Unless you are reading this from certain counties in Pennsylvania then you have probably never heard of York Water Company (NASDAQ: YORW). After all this little utility stock has got to be one of the smallest I have covered so far. Its annual revenue this year will register around $50 million and it currently sports a market capitalization that is barely over the $400 million mark.
That said York Water Company has one thing going for it that puts it ahead of almost any other stock on the continent: a monstrous multi-century long dividend record. The company has racked up a 203 year streak of consecutive distributions that starts all the way back in 1816.
The last time I covered the stock was on Seeking Alpha back in 2017. York shares were trading for just under $33.20 and forward earnings estimates registered around $1.02 per share. That’s right, York’s forward price-to-earnings ratio was a staggering 32x annual profit. Needless to say it wasn’t exactly a screaming buy.
Unfortunately it doesn’t look like much has changed since then. As it stands York stock can be bought for around $32 per share. 2018 earnings are expected to clock in at just over $1 per share. What is the bullish case for paying over 30x earnings here? I mean this is a two-hundred year old regulated regional utility company we are talking about. The growth prospects reflect that. Twenty years ago York earned around $0.35 per share in net income. 2018 earnings will probably register somewhere in the region of $1 per share. Compute that as an average growth rate and it clocks in at around 5.3% per annum (which I guess is what you might expect from a stodgy utility).
Now let’s play a bit with some predictions over the next couple of decades. Let’s assume for a moment that York replicates its 5.3% per annum average growth rate by periodically adding new customers and raising water prices. By 2040 that would give us earnings per share of around $3.15. On top of that let’s also assume that York’s legendary dividend grows in the same manner. By 2040 the cumulative cash dividend pile hits $28.50 per York share.
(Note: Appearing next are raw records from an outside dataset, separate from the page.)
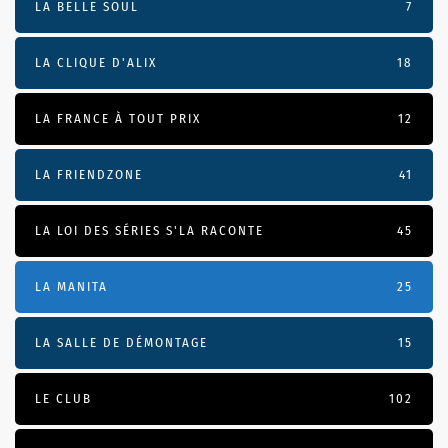
LA BELLE SOUL
7
LA CLIQUE D'ALIX
18
LA FRANCE À TOUT PRIX
12
LA FRIENDZONE
41
LA LOI DES SÉRIES S'LA RACONTE
45
LA MANITA
25
LA SALLE DE DÉMONTAGE
15
LE CLUB
102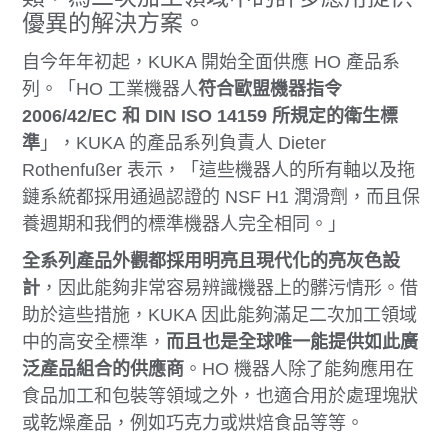
優異的解決方案。
自今年年初起，KUKA 開始全面供應 HO 產品系
列。「HO 工業機器人
符合歐盟機器指令
2006/42/EC 和 DIN ISO 14159 所規定的衛生標
準
」，KUKA 的產品系列負責人 Dieter
Rothenfußer 表示，「
這些機器人的所有軸以及拖
鏈系統都採用通過認證的 NSF H1 潤滑劑，而且保
養週期和我們的標準機器人完全相同。」
全系列產品外觀都採用明亮且現代化的亮灰色設
計
，因此能夠非常容易辨識機器上的髒污情形。借
助於這些措施，KUKA 因此能夠滿足二次加工領域
中的高安全標準，
而且也是全球唯一能提供如此廣
泛產品組合的供應商
。HO 機器人除了能夠應用在
食品加工和包裝等領域之外，也適合用於處理塊狀
或乾燥產品，例如巧克力或烘焙食品等等。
Just to scratch out 7% annual returns would require the terminal P/E ratio to be over 30. How many investors are going to sign up to take that kind of risk?
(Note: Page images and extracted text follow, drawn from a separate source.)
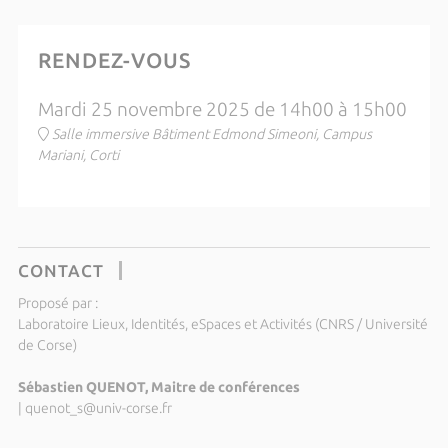
RENDEZ-VOUS
Mardi 25 novembre 2025 de 14h00 à 15h00
Salle immersive Bâtiment Edmond Simeoni, Campus
Mariani, Corti
CONTACT
Proposé par :
Laboratoire Lieux, Identités, eSpaces et Activités (CNRS / Université
de Corse)
Sébastien QUENOT, Maitre de conférences
|
quenot_s@univ-corse.fr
Okay, but folks don’t buy a stock like York to get rich might be the counter argument. After all this kind of stock is often all about chunky and reliable dividends. Indeed the world could fall to pieces and I bet York would carry on supplying water at a profit to its 65,000 Pennsylvania customers. However, the income situation doesn’t make all that much sense either. On a trailing-twelve-month basis York sports a yield of 2.1% based on the current share price. Assuming dividend growth matches the recent historical earnings growth of 5.3% it would take an entire decade to hit a yield on cost of just 3.5% at today’s share price.
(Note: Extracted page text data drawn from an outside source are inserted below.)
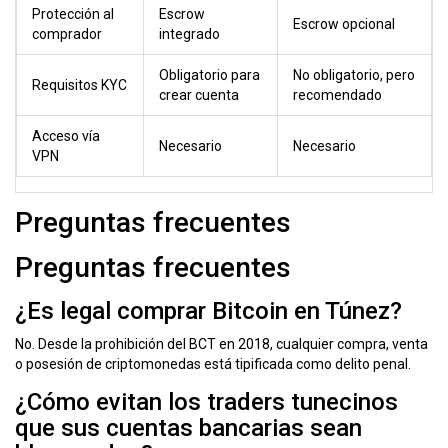
Protección al
Escrow
Escrow opcional
comprador
integrado
Obligatorio para
No obligatorio, pero
Requisitos KYC
crear cuenta
recomendado
Acceso vía
Necesario
Necesario
VPN
Preguntas frecuentes
Preguntas frecuentes
¿Es legal comprar Bitcoin en Túnez?
No. Desde la prohibición del BCT en 2018, cualquier compra, venta
o posesión de criptomonedas está tipificada como delito penal.
¿Cómo evitan los traders tunecinos
que sus cuentas bancarias sean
How many income seekers will sign up for that? It is far too low. I mean you can go out right now and get the entire S&P 500 at a broadly similar dividend yield but with the prospect of far superior future growth. For the more income orientated folks a large cap fund of ‘traditional’ dividend stocks might get you a 50% higher starting yield and with similar growth prospects to York. Ultimately whichever way you slice it the stock is still just far too expensive.